“He was your brother?” I asked.
“Yes, monsieur, my one brother.” Her tears dropped slowly.
“And Galt Roscoe, who was he?” asked I.
Through her grief her face was eloquent. “I never saw him—never knew him,” she said. “He saved my poor Hector from much suffering; he nursed him, and buried him here when he died, and then—that!” pointing to the tombstone. “He made me love the English,” she said. “Some day I shall find him, and I shall have money to pay him back all he spent—all.” Now I guessed the meaning of the scene on board the ‘Fulvia’, when she had been so anxious to preserve her present relations with Mrs. Falchion. This was the secret—a beautiful one. She rose. “They disgraced Hector in New Caledonia,” she said, “because he refused to punish a convict at Ile Nou who did not deserve it. He determined to go to France to represent his case. He left me behind, because we were poor. He went to Sydney. There he came to know this good man,”—her finger gently felt his name upon the stone,—“who made him a guest upon his ship; and so he came on towards England. In the Indian Ocean he was taken ill: and this was the end.”

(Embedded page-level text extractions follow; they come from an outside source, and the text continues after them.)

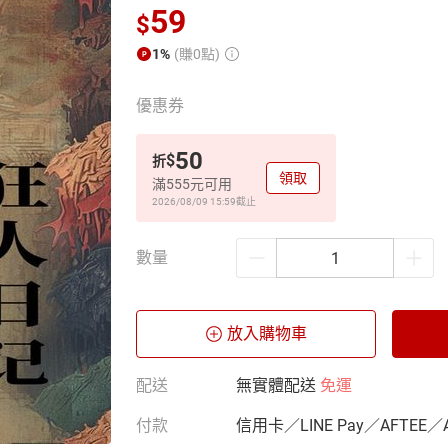
59
$
1%
(賺0點)
優惠券
50
$
折
領取
滿555元可用
2026/08/09 15:59
截止
數量
放入購物車
配送
無實體配送
免運
付款
信用卡／LINE Pay／AFTEE／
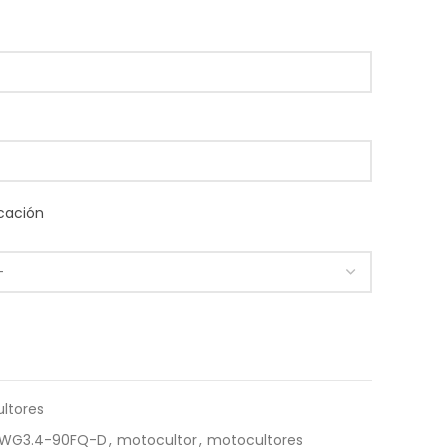
cación
ltores
 1WG3.4-90FQ-D
,
motocultor
,
motocultores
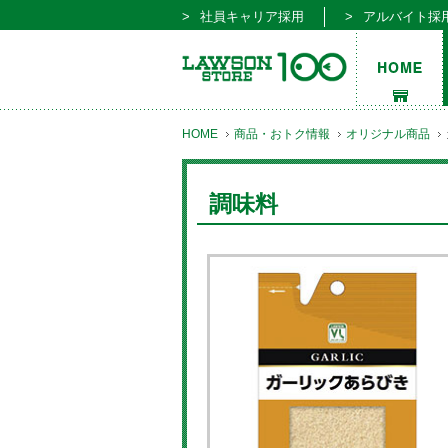
社員キャリア採用
アルバイト採
HOME
商品・おトク情報
オリジナル商品
調味料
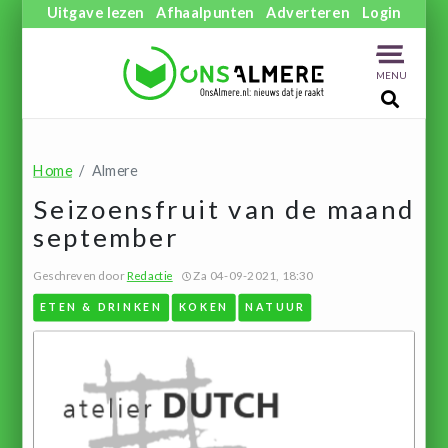
Uitgave lezen
Afhaalpunten
Adverteren
Login
MENU
Home
Almere
Seizoensfruit van de maand
september
Geschreven door
Redactie
Za 04-09-2021, 18:30
ETEN & DRINKEN
KOKEN
NATUUR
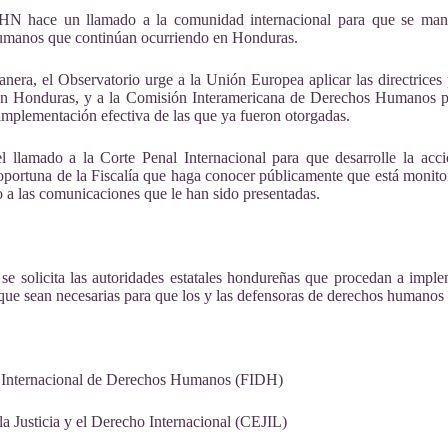
HHN
hace un llamado a la comunidad internacional para que se mante
umanos que continúan ocurriendo en Honduras.
nera, el Observatorio urge a la Unión Europea aplicar las directrices
 Honduras, y a la Comisión Interamericana de Derechos Humanos pa
a implementación efectiva de las que ya fueron otorgadas.
 el llamado a la Corte Penal Internacional para que desarrolle la ac
oportuna de la Fiscalía que haga conocer públicamente que está monit
 a las comunicaciones que le han sido presentadas.
se solicita las autoridades estatales hondureñas que procedan a impl
que sean necesarias para que los y las defensoras de derechos humanos 
 Internacional de Derechos Humanos (FIDH)
la Justicia y el Derecho Internacional (CEJIL)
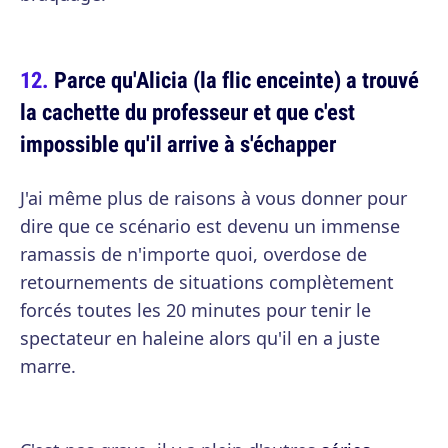
Parce qu'Alicia (la flic enceinte) a trouvé
la cachette du professeur et que c'est
impossible qu'il arrive à s'échapper
J'ai même plus de raisons à vous donner pour
dire que ce scénario est devenu un immense
ramassis de n'importe quoi, overdose de
retournements de situations complètement
forcés toutes les 20 minutes pour tenir le
spectateur en haleine alors qu'il en a juste
marre.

She mournfully sank again beside the grave, but she was no longer weeping.
“What was this officer’s vessel?” I said presently. She drew from her dress a letter. “It is here. Please read it all. He wrote that to me when Hector died.”
The superscription to the letter was—H.B.M.S. Porcupine.
I might have told her then that the ‘Porcupine’ was in the harbour at Aden, but I felt that things would work out to due ends without my help—which, indeed, they began to do immediately. As we stood there in silence, I reading over and over again the line upon the pedestal, I heard footsteps behind, and, turning, I saw a man approaching us, who, from his manner, though he was dressed in civilian’s clothes, I guessed to be an officer of the navy. He was of more than middle height, had black hair, dark blue eyes, straight, strongly-marked brows, and was clean-shaven. He was a little ascetic-looking, and rather interesting and uncommon, and yet he was unmistakably a sea-going man. It was a face that one would turn to look at again and again—a singular personality. And yet my first glance told me that he was not one who had seen much happiness. Perhaps that was not unattractive in itself, since people who are very happy, and show it, are often most selfish too, and repel where they should attract. He was now standing near the grave, and his eyes were turned from one to the other of us, at last resting on Justine.
Presently I saw a look of recognition. He stepped quickly forward. “Mademoiselle, will you pardon me?” he said very gently, “but you remind me of one whose grave I came to see.” His hand made a slight motion toward Hector Caron’s resting-place. Her eyes were on him with an inquiring earnestness. “Oh, monsieur, is it possible that you are my brother’s friend and rescuer?”
“I am Roscoe. He was my good friend,” he said to her, and he held out his hand. She took it, and kissed it impulsively. He flushed, and drew it back quickly and shyly.